##### DOCUMENT EXTRACT #####

The answer for part 1 can be accomplished as follows: The condition that f(x) has the zeros -3,4 and 8 entails that:

f(x)=(x+3)ᵃ×(x-4)ᵇ×(x-8)ᶜ

And since the zeros of g(x) are -5,-3, 2, 4 and 8 we also have:

g(x)=(x+5)ᵈ×(x+3)ᵉ×(x-2)ᶠ×(x-4)ᶢ×(x-8)ʰ

and hence:

g(x)/f(x)=[(x+5)ᵈ×(x+3)ᵉ×(x-2)ᶠ×(x-4)ᶢ×(x-8)ʰ]/[x+3)ᵃ×(x-4)ᵇ×(x-8)ᶜ]

so since the result of the division is (x+5)ᵈ×(x-2)ᶠ×(x+3)ᵝ×(x-4)ᵞ×(x-8)ᵟ, where β=e-a, γ=g-b and δ=h-c. Therefore, if β, γ and δ are nonnegative integers then g(x) is divisible by f(x). Otherwise it is not. The answer of part 2 is very clear from the answer of part 1. For a polynomial g(x) to be divisible by a polynomial f(x) at least all the roots (zeros) of f(x) should be also roots (zeros) of g(x) and their repetetion in g(x) should be greater than or equal to their repetetion in f(x). This is the complete proof in any case.

##### DATA EXCERPT #####

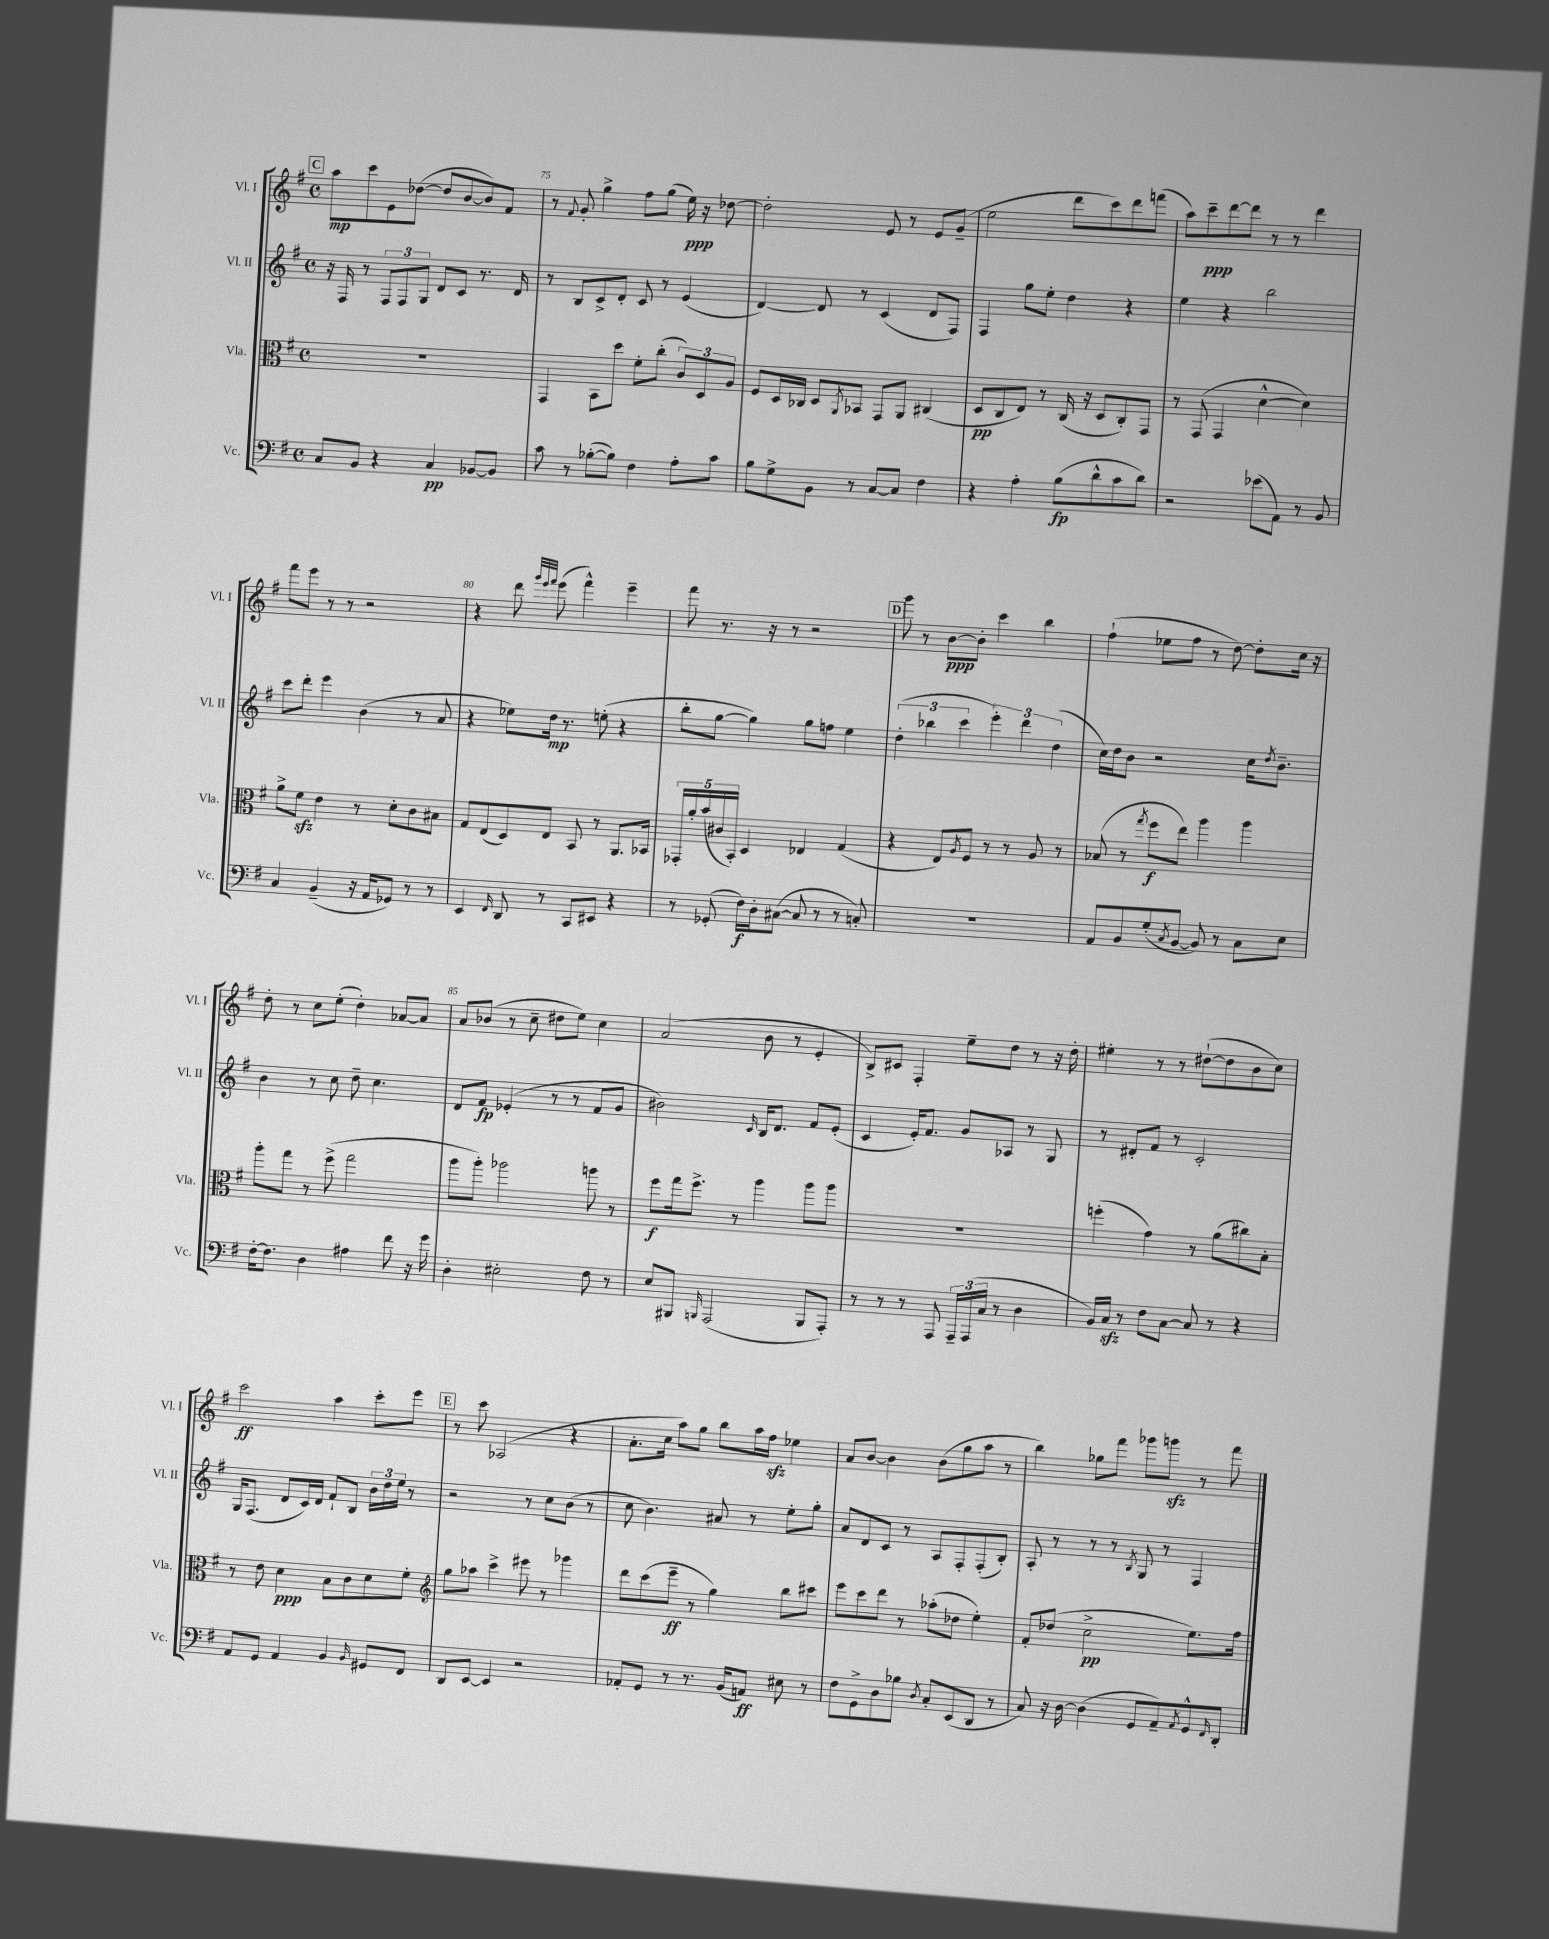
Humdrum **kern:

#####

Return, word for word, the passage of the polynomial divisibility explanation from "The answer for" up to and including "in any case.".

The answer for part 1 can be accomplished as follows: The condition that f(x) has the zeros -3,4 and 8 entails that:

f(x)=(x+3)ᵃ×(x-4)ᵇ×(x-8)ᶜ

And since the zeros of g(x) are -5,-3, 2, 4 and 8 we also have:

g(x)=(x+5)ᵈ×(x+3)ᵉ×(x-2)ᶠ×(x-4)ᶢ×(x-8)ʰ

and hence:

g(x)/f(x)=[(x+5)ᵈ×(x+3)ᵉ×(x-2)ᶠ×(x-4)ᶢ×(x-8)ʰ]/[x+3)ᵃ×(x-4)ᵇ×(x-8)ᶜ]

so since the result of the division is (x+5)ᵈ×(x-2)ᶠ×(x+3)ᵝ×(x-4)ᵞ×(x-8)ᵟ, where β=e-a, γ=g-b and δ=h-c. Therefore, if β, γ and δ are nonnegative integers then g(x) is divisible by f(x). Otherwise it is not. The answer of part 2 is very clear from the answer of part 1. For a polynomial g(x) to be divisible by a polynomial f(x) at least all the roots (zeros) of f(x) should be also roots (zeros) of g(x) and their repetetion in g(x) should be greater than or equal to their repetetion in f(x). This is the complete proof in any case.